第24話 反省
「それでは反省会を始めます。」
「はい。」
遊園地で遊んだ後、夜18時に俺の家にやって来た白金さん。用件は今日の反省会である。すっかりガングロメイクを落としており、元の美白肌に戻っている。
俺の部屋で二人共正座で向かい合い、重苦しい雰囲気の中の反省会。ぶっちゃけこんなことする必要あるのか?と言いたくなるのだが、そんなこと言えば白金さんがキレるに決まっているので俺は何も言うことは出来ない。
「まず今回の問題点を挙げて行きましょう。正君、何かありますか?」
神妙な面持ちの白金さんが俺にそんな質問をして来た。まず最初から問題があったよな。
「白金さんがギャルみたいな感じで来たのが、そもそも問題ありましたよ。やっぱり浮いてましたし。」
「マ、マジンガー?」
マジンガーじゃねぇよ。この人まだギャルが抜けきってないんじゃないだろうか?
当人も言った後に恥ずかしそうに顔を赤らめている。
恥ずかしがるぐらいならやらなきゃいいのに。
「オホン、私も途中から気付いてたよ。でも、やり始めた手前、途中からキャラチェンジするのは無理があるし。なんかギャルの真似楽しくなってきたし。おかげさまで美鈴ちゃんのラインゲットできたし♪」
ニコッと二人のライン画面を見せてくる白金さん。余程嬉しいらしいが、トークの部分にはまだ「今日は楽しかった」ぐらいのペラペラな内容しか書かれていなかった。
「それに至近距離で、色んな角度の美鈴ちゃんが撮れたし・・・はぁはぁ、コイツは堪らないぜ。」
鼻息荒く、スマホ画面を見つめてご満悦そうな白金さん。その写真で何か良からぬことをしているのではないかと心配になるが、そこを深堀しても俺に何の得も無さそうなのでやめておいた。
「あの反省すること無いなら帰ってもらって良いですか?俺、今日は一人に成りたいんですけど。」
今日は本当にどっと疲れたので、こんな不毛な会議は本当に早く終わらせて、ダラダラしたいのである。
しかしながら、白金さんは意地悪そうにニタリと笑う。その理由は何となく察しがついた。

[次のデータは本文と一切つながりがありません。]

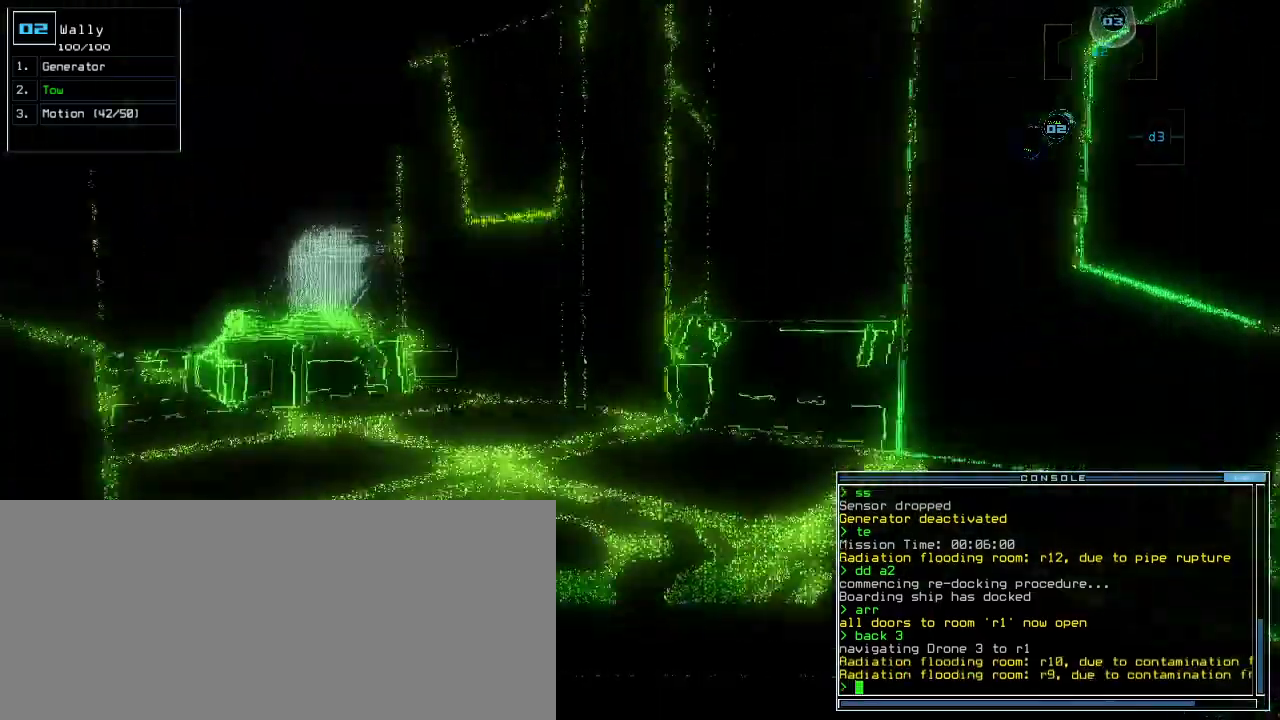
{"keys": ["up"], "events": [[60, "shift_l", "down"], [80, "shift_l", "up"], [260, "left", "down"], [320, "left", "up"], [420, "left", "down"], [500, "left", "up"]]}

「あぁ、一人で今日小便を漏らしたことを慰めるんだぁ♪へぇ♪」
おい、この美少女め。そんな風な言い方あるか。確かに僕は予想通りお化け屋敷でオシッコをドバドバと漏らしてしまったが、それは仕方の無いことである。作り物とはいえ怪異だぞ?怖いに決まってるじゃないか。グロテスクな化け猫が追いかけまわして来るんだぞ?メチャクチャ怖かったわ‼おかげで今日はトイレにも行けそうにないし、コネコーちゃんですら怖くて見れない自信がある。
「ふふっ♪『ぎゃああああああああああ‼お母さーーーーーーーーーーーん‼』って言いながら逃げ回ってたわよね♪あれは傑作だったわ♪」
カッチーン。
流石にココまでバカにされると腹が立つ。白金さんにはオムツの借りがあるが、それにしたって言い過ぎである。
「ふん、どこぞの推し姫様も絶叫マシンにビビッて黄金の聖水を下からドバドバお漏らしになっていましたが、よくそれで人のことを笑えますな。」
「何だとテメー‼ぶっ殺すぞ‼」
ひっ‼・・・さ、さっきまで笑ってたのに、お漏らしのことを弄った瞬間ガチギレじゃないか。負けるな俺、先に仕掛けて来たのは向こうなんだから、俺は全然悪く無いぞ。
「お、お化け屋敷の後、ひょっとこ仮面で二人を助けたのは格好良かったですが、オシッコ漏らした後じゃなかったら、もっと格好良かったでしょうに‼」
「テメーはあの時、絶賛オムツがビシャビシャだったくせに‼」
とうとう俺のシャツの胸ぐらを掴んできた白金さん。そのまま俺の体は上に持ち上げられ、ちょっと足が浮いている。
いやいや、どんだけ力強いのこの人?
「また漏らしたいのか?」
ドスの利いた声でそう俺に問い掛けてくる白金さん。だが俺だって脅しには屈しない。
「このまま漏らされたら、全部バラしてやる‼アンタが悪質なストーカーだってことをな‼」
「やってみろコラッ‼」
こうして言い合いから、普通の喧嘩に発展(俺が一方的に殴られるていたワケだが)、あまりのことにオカンが部屋に怒鳴り込んできて『ココはラブホじゃねえんだよ‼激しいプレイは他所でやりな‼』とか訳の分からないことをのた打ち回っていた。
こうして今日も夜が更けて行く。